Cartoon by Tjeerd Royaard

Giuliani: Trump Tower Moscow talks may have lasted ‘as far as’ October or November 2016

Politico: President Donald Trump’s conversations with his former personal attorney about a Trump Tower Moscow deal may have lasted up until the 2016 election, his new lawyer said Sunday.

Rudy Giuliani said in an interview on NBC’s “Meet the Press” that the president’s written answers to questions from special counsel Robert Mueller “cover up to the election” with regards to discussions about the possible deal and that Trump “can remember having” such discussions “up to as far as October, November.”

Former Trump attorney Michael Cohen pleaded guilty last year to lying to Congress about talks about a potential real estate deal in Moscow. Cohen told lawmakers in closed-door testimony that negotiations about the deal ended in January 2016. Cohen later said in his plea that discussions continued into June of that year.

Giuliani revealed Sunday that the discussions may have lasted up until Trump’s election, a disclosure that has already sparked concerns from Democrats and others who have long worried that Russian President Vladimir Putin and Russia have exerted a great influence on Trump.

Pressed by host Chuck Todd, Giuliani said that the discussions could have extended until October or November.

Trump had repeatedly insisted throughout the campaign that he had "no business" in Russia, including after U.S. intelligence agencies said Russia had sought to interfere in the election on Trump's behalf.

Giuliani on Sunday downplayed the Trump Tower Moscow discussions as just a proposal and sought to cast Trump’s role in the talks as minor, framing Cohen as the lead negotiator on the project.

But while Giuliani said Trump was mostly uninvolved in the discussions, Trump himself took credit for ending the deal last year, telling reporters multiple times that “I decided” not to pursue it.

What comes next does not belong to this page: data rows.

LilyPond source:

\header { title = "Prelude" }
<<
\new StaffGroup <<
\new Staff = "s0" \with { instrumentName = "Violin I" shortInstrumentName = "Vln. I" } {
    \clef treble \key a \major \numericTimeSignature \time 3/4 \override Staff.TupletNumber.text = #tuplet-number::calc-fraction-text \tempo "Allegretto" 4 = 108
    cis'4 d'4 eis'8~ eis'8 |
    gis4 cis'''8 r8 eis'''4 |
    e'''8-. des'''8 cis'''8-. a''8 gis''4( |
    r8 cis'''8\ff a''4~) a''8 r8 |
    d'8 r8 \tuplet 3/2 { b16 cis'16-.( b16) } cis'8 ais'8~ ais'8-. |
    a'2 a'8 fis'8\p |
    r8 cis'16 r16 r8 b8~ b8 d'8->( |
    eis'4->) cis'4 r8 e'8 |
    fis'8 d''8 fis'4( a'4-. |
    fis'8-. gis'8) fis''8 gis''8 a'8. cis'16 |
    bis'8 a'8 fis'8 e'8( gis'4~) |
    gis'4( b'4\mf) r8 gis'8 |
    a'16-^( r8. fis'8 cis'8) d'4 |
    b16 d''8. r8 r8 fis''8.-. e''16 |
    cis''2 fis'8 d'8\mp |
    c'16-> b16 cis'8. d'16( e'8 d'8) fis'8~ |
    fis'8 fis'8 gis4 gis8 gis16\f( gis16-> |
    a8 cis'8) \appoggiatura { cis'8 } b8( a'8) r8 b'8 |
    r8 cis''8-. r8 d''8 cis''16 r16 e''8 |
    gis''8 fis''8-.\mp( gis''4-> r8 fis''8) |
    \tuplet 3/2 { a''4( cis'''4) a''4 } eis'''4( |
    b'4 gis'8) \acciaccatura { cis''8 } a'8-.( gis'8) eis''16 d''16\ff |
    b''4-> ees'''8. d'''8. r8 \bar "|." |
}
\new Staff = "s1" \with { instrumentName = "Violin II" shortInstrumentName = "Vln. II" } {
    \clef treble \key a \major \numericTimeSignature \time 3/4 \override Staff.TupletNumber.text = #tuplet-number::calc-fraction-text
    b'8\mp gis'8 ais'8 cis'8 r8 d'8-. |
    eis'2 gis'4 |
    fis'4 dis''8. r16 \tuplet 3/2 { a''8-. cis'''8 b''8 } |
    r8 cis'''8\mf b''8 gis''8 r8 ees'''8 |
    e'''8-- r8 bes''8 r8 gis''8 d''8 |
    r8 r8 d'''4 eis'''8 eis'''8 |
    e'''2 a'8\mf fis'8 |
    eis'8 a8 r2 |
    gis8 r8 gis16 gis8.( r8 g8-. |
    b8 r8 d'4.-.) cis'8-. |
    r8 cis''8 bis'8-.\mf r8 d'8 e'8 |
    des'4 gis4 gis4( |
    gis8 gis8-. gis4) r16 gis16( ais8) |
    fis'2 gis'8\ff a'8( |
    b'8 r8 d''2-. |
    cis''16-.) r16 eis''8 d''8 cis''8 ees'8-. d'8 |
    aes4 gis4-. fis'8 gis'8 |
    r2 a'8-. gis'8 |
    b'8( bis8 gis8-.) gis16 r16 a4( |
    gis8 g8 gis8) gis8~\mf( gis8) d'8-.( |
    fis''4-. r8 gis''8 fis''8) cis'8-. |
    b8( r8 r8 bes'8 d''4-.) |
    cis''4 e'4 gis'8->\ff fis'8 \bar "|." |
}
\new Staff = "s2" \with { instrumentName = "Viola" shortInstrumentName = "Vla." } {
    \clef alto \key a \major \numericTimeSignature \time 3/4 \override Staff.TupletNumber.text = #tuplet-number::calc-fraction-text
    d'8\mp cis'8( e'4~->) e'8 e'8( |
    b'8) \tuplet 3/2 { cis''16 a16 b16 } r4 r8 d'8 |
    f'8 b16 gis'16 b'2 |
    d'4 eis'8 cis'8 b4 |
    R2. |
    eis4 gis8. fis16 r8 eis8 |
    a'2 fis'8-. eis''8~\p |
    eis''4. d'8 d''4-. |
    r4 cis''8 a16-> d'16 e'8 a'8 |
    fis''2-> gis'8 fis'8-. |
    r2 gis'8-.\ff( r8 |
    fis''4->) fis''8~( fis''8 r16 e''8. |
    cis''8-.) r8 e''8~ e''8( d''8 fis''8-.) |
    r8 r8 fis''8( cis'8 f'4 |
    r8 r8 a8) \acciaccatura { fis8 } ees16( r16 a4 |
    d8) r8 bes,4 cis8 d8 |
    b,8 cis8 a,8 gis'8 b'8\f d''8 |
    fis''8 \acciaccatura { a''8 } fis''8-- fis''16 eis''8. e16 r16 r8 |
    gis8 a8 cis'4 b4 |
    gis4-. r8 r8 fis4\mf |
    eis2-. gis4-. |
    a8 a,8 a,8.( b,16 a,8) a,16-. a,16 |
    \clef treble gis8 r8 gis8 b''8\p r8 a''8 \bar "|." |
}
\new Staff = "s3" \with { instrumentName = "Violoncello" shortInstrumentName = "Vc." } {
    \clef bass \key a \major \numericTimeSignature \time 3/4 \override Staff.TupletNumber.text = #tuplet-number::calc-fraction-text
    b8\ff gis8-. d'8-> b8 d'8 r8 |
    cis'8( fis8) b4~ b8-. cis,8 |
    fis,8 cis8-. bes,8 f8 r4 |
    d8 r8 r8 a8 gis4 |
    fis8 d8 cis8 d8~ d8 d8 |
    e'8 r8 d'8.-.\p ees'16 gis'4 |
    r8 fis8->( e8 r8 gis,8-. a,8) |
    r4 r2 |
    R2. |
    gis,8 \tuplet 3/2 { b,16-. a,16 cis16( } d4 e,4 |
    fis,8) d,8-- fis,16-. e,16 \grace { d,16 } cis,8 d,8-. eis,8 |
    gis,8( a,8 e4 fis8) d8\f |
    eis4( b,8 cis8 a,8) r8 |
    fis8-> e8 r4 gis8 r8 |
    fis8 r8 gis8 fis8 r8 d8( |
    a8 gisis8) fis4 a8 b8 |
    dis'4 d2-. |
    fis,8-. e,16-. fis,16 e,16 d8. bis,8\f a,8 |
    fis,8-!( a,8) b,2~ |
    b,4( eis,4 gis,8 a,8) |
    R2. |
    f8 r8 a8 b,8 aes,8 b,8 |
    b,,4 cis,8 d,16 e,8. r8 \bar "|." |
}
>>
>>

For instance, he said on Nov. 29, 2018: “We had a position to possibly do a deal to build a building of some kind in Moscow. I decided not to do it. The primary reason — there could have been other reasons. But the primary reason, it was very simple: I was focused on running for president.“

Giuliani told Todd he was unclear why the deal fell apart: “I don't know why it didn't go anywhere. Nor does the president really know exactly why. I mean, there are a lot of these things that happen in a business like his.“

Regardless, Sen. Mark Warner of Virginia, the top Democrat on the Senate Intelligence Committee, said on "Meet the Press" that Giuliani's admission of even a potential active proposal was big news.

"That is news to me,“ Warner said. “And that is big news. Why, two years after the fact, are we just learning this fact now, when there's been this much inquiry?"

"I think that's a relevant fact for voters to know. And I think it's remarkable that we're two years after the fact and just discovering it today," he said.